From the entries that follow, copy exactly the lines beginning at the line holding "Step: Open the" and continuing through the line holding "double_click(486, 304)".

▸ **The data**:
----------
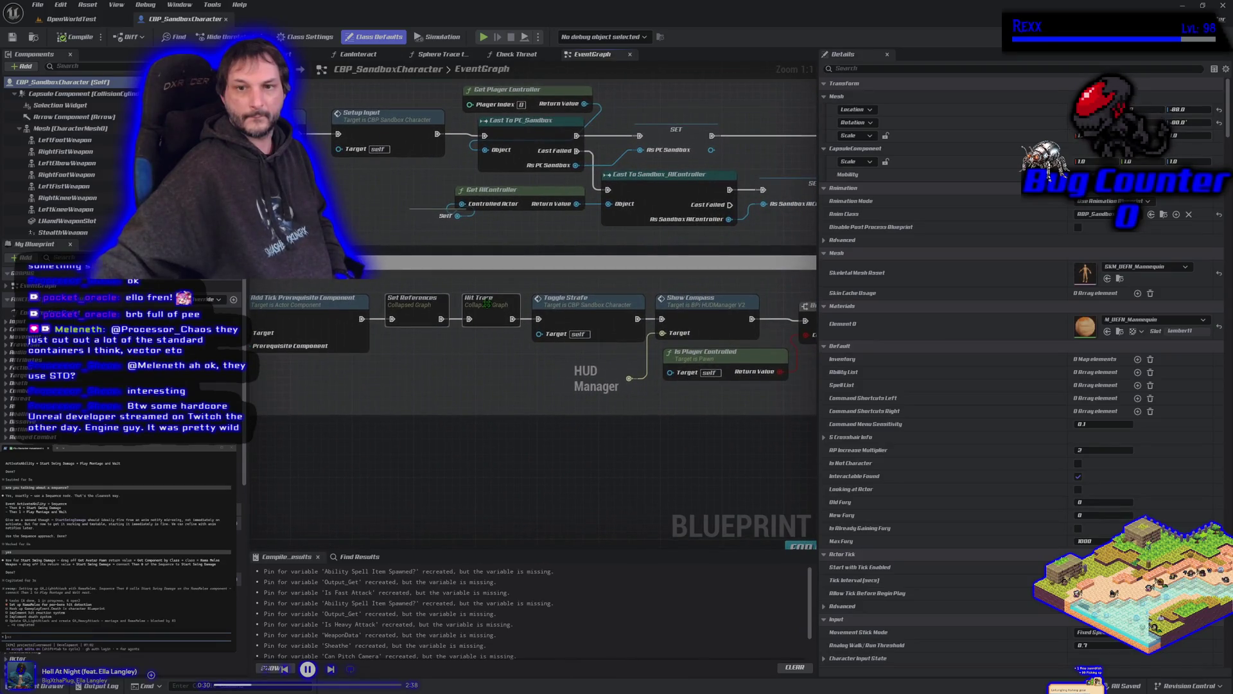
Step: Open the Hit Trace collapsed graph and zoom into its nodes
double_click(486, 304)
----------
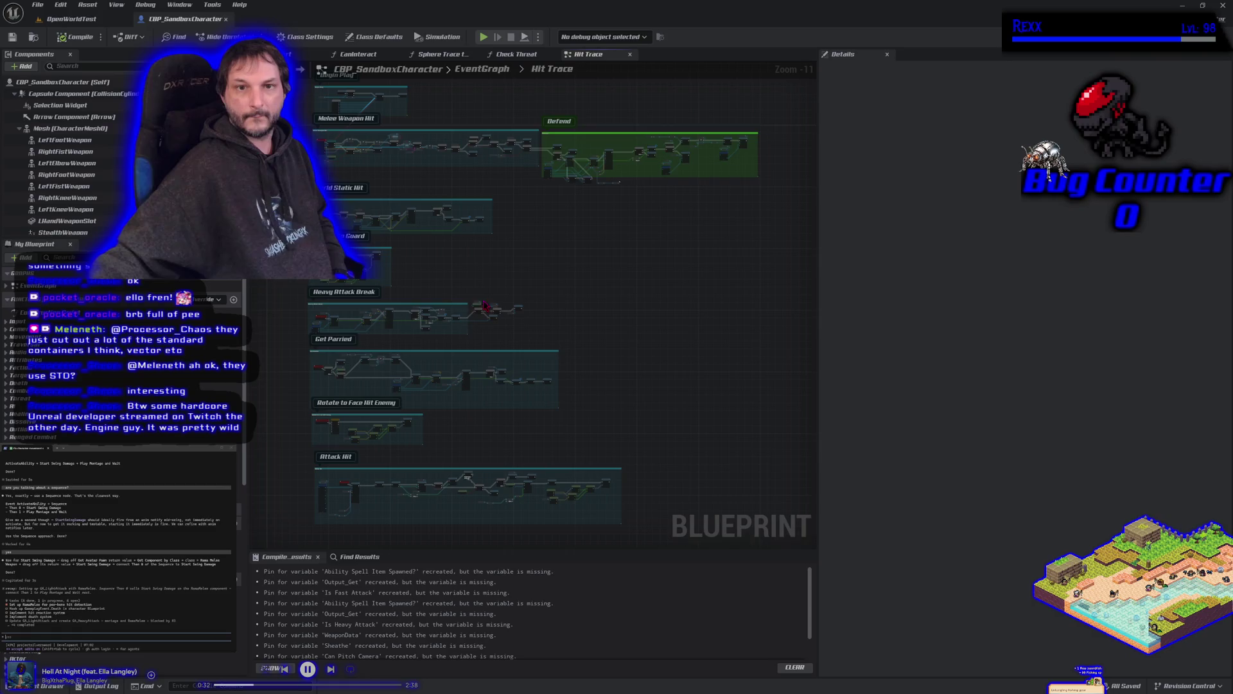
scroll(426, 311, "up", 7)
----------
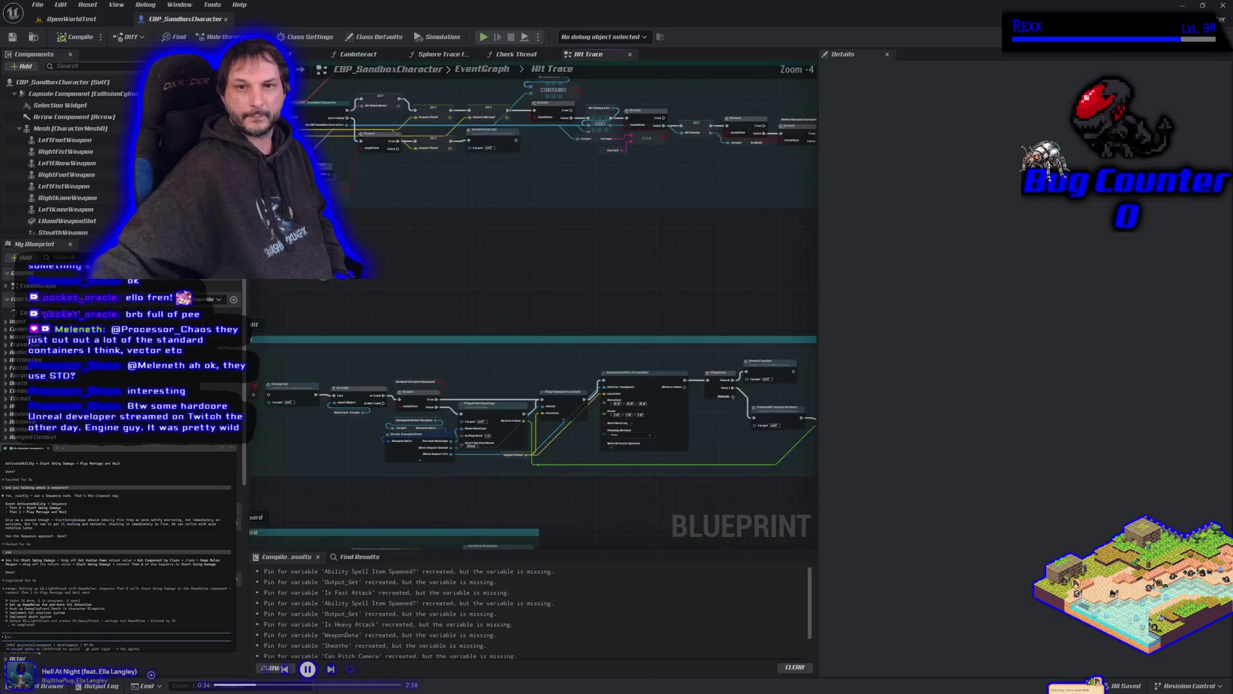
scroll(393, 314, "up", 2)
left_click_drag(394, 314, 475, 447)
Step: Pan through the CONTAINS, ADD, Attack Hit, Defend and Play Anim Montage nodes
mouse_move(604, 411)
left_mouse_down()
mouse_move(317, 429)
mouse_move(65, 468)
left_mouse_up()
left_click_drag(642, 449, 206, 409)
----------
▸ **Exercise result**:
Step: Open the Hit Trace collapsed graph and zoom into its nodes
double_click(486, 304)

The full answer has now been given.